● Task description
Please return the lines of the data that contain "medical".

━━━━━━━━━━

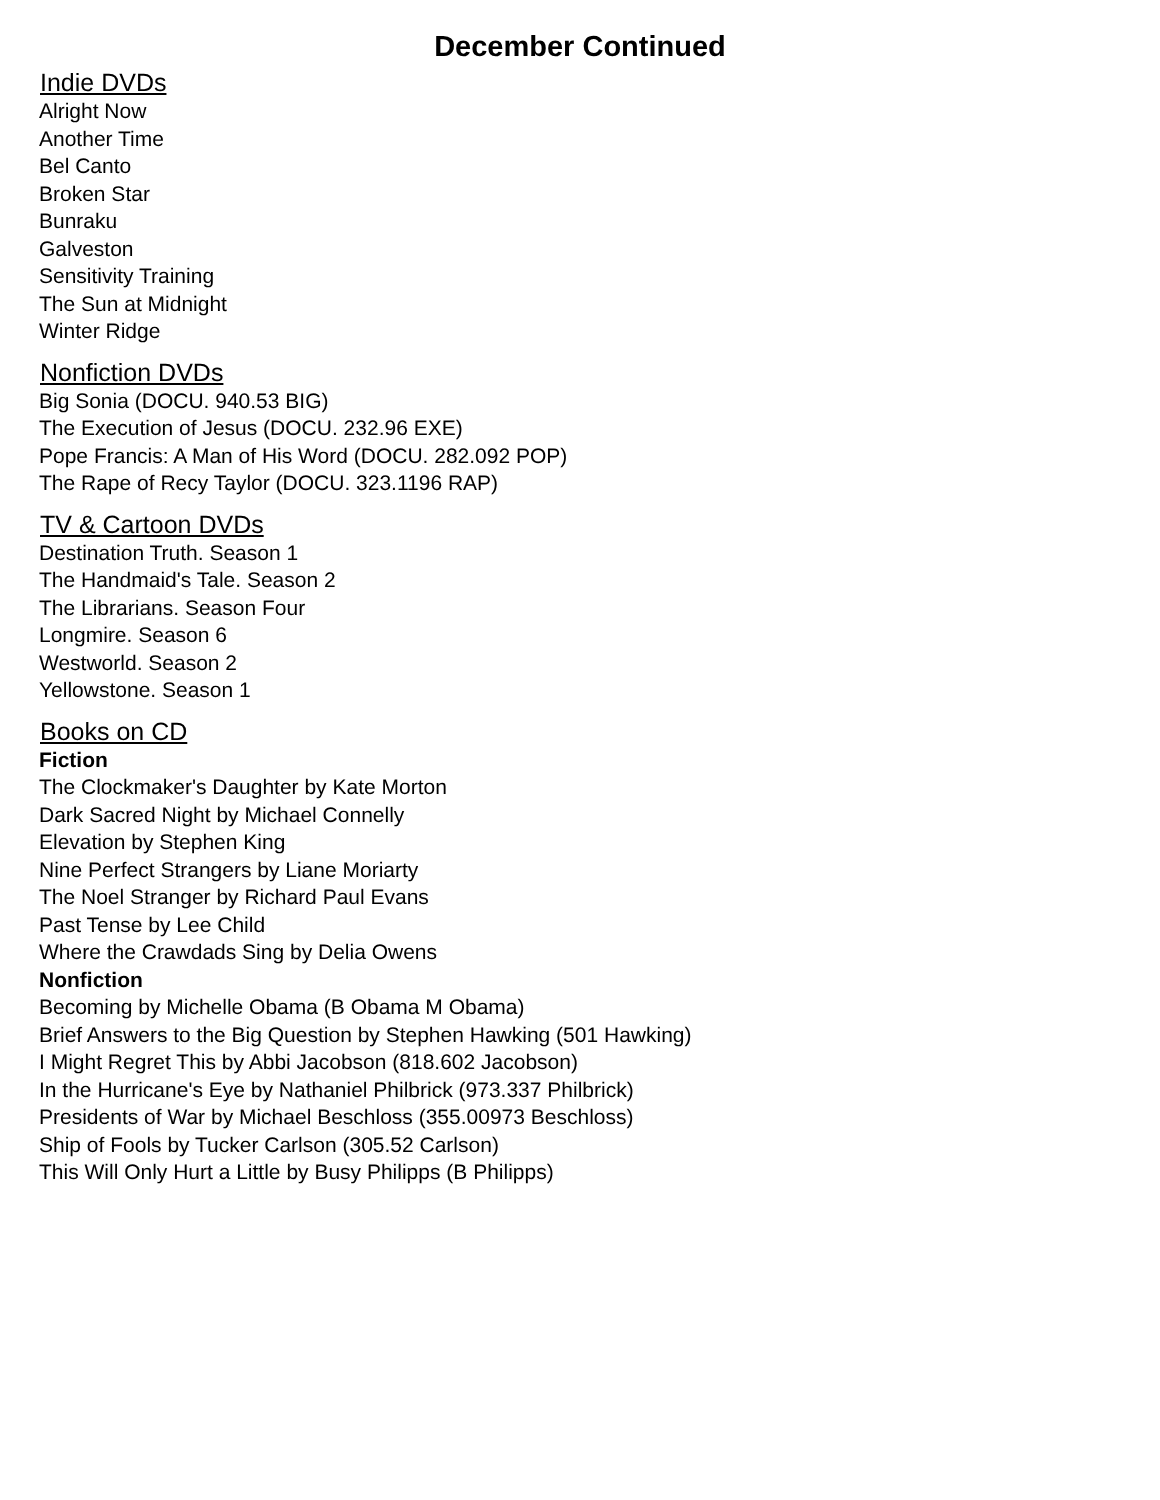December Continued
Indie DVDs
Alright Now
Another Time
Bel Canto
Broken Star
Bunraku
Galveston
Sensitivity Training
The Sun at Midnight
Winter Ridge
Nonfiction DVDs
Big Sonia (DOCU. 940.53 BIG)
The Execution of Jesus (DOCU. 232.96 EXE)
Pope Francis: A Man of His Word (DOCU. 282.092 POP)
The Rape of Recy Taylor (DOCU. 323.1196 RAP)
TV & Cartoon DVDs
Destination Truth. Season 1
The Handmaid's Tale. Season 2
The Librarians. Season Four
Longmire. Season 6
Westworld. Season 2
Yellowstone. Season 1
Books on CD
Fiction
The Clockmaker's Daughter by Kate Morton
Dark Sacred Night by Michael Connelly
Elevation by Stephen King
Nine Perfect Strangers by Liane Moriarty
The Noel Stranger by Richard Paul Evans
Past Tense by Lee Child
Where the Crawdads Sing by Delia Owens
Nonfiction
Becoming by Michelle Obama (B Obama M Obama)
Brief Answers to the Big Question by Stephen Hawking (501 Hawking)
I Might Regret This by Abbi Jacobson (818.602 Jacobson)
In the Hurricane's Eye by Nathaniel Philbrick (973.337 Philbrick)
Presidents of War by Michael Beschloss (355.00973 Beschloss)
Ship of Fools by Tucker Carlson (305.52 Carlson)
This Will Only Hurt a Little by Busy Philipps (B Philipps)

━━━━━━━━━━

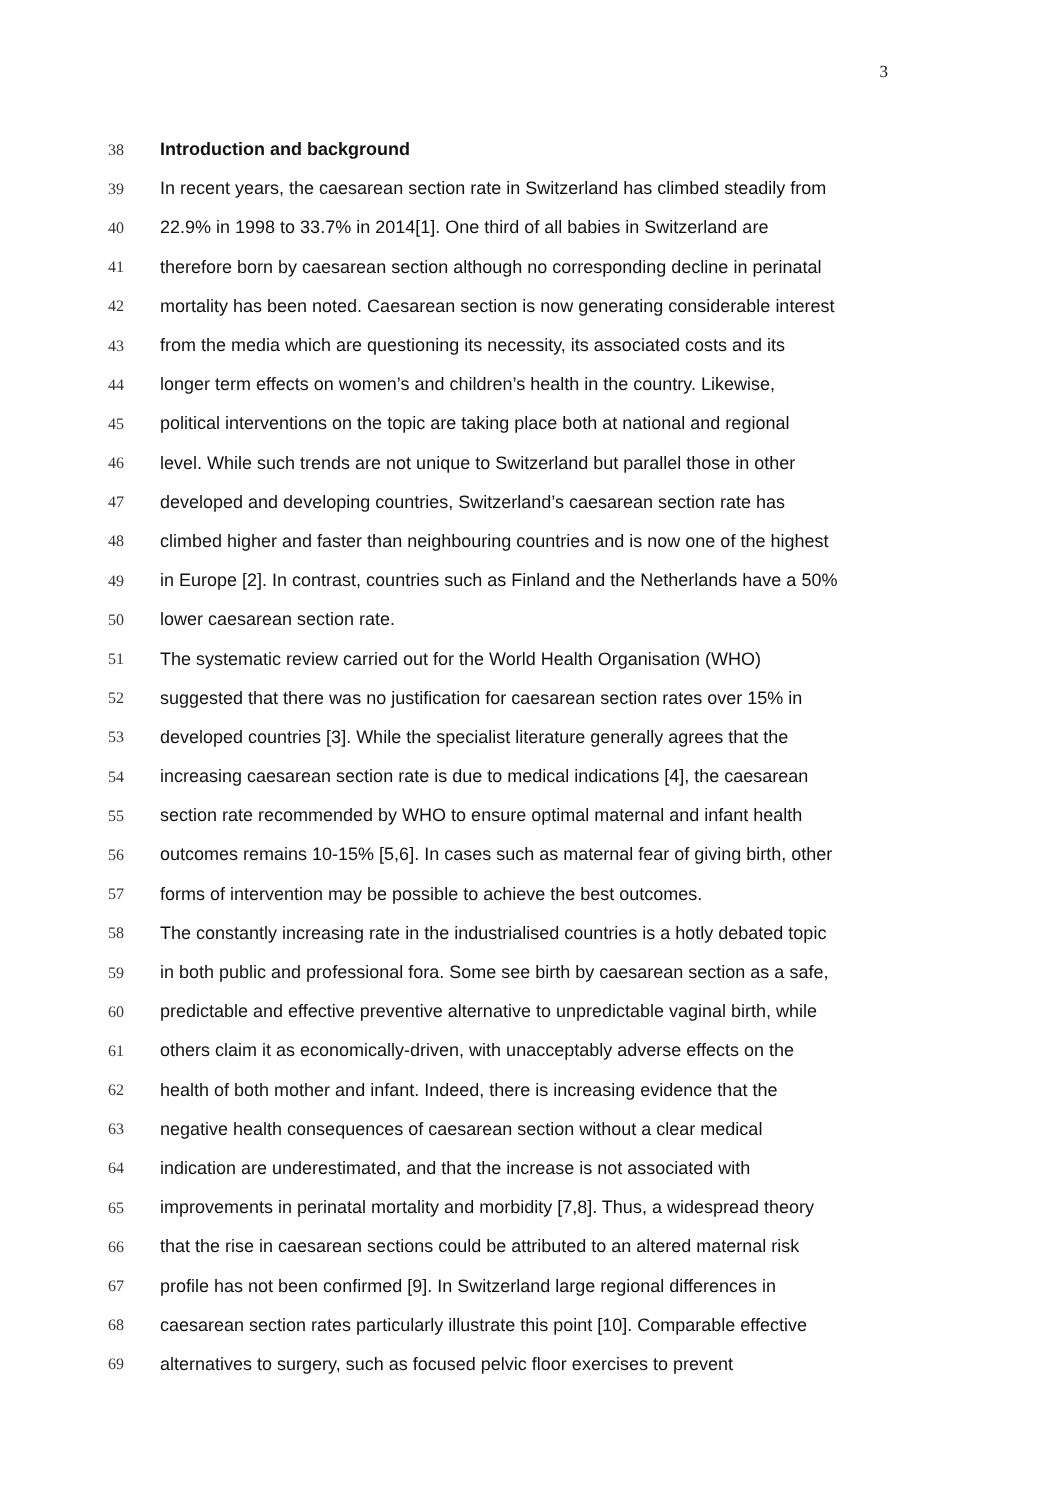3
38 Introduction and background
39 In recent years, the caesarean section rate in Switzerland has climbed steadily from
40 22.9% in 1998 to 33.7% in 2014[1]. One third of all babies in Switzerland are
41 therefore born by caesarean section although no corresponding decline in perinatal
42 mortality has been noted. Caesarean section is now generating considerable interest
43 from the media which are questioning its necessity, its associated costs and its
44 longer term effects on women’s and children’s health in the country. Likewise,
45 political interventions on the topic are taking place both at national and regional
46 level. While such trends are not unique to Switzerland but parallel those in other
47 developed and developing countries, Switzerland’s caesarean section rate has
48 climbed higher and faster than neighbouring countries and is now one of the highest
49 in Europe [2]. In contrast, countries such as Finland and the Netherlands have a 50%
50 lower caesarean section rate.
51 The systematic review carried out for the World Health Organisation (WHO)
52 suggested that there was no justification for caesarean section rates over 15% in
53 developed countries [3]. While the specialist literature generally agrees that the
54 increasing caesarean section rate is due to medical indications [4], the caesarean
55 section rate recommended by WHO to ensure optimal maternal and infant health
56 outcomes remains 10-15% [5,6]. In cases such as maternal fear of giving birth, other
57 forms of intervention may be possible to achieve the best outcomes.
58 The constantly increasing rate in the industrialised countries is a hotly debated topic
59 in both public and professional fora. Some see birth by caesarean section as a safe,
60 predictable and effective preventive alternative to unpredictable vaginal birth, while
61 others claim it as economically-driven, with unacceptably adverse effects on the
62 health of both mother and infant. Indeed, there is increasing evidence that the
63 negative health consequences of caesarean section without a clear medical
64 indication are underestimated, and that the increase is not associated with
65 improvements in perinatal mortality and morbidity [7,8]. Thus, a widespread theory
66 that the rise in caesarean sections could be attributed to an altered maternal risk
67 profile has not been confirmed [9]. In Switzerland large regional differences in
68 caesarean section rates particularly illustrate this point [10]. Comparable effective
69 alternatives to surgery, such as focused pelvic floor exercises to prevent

━━━━━━━━━━

● Written answer
54 increasing caesarean section rate is due to medical indications [4], the caesarean
63 negative health consequences of caesarean section without a clear medical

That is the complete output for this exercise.